> **What this task involves**: Collect every line from the entries below containing the word "that", and reproduce each such line in full.

> **Records to process**:

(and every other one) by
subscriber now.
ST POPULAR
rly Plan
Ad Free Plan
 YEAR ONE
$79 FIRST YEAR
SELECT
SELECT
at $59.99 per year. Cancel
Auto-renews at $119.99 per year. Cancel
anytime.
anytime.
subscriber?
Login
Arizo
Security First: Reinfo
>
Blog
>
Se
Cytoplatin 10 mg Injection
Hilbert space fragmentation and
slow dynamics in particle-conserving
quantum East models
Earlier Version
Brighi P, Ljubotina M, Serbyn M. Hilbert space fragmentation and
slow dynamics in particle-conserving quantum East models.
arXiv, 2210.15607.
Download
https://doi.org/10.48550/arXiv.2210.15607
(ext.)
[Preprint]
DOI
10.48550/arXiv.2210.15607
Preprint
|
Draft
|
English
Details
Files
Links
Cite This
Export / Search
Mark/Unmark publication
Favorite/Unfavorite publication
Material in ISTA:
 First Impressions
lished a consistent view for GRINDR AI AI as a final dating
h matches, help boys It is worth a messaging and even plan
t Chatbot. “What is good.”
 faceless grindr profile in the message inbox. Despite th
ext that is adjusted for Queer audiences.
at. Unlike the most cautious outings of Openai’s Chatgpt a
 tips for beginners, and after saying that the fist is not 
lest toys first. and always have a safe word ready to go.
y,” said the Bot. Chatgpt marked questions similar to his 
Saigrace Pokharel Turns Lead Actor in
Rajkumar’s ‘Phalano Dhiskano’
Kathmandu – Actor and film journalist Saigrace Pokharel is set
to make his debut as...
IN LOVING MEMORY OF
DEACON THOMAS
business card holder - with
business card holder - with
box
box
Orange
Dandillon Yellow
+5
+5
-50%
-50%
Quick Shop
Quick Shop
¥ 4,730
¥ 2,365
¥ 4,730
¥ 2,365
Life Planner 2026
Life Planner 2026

> **Task response**:
ext that is adjusted for Queer audiences.
 tips for beginners, and after saying that the fist is not 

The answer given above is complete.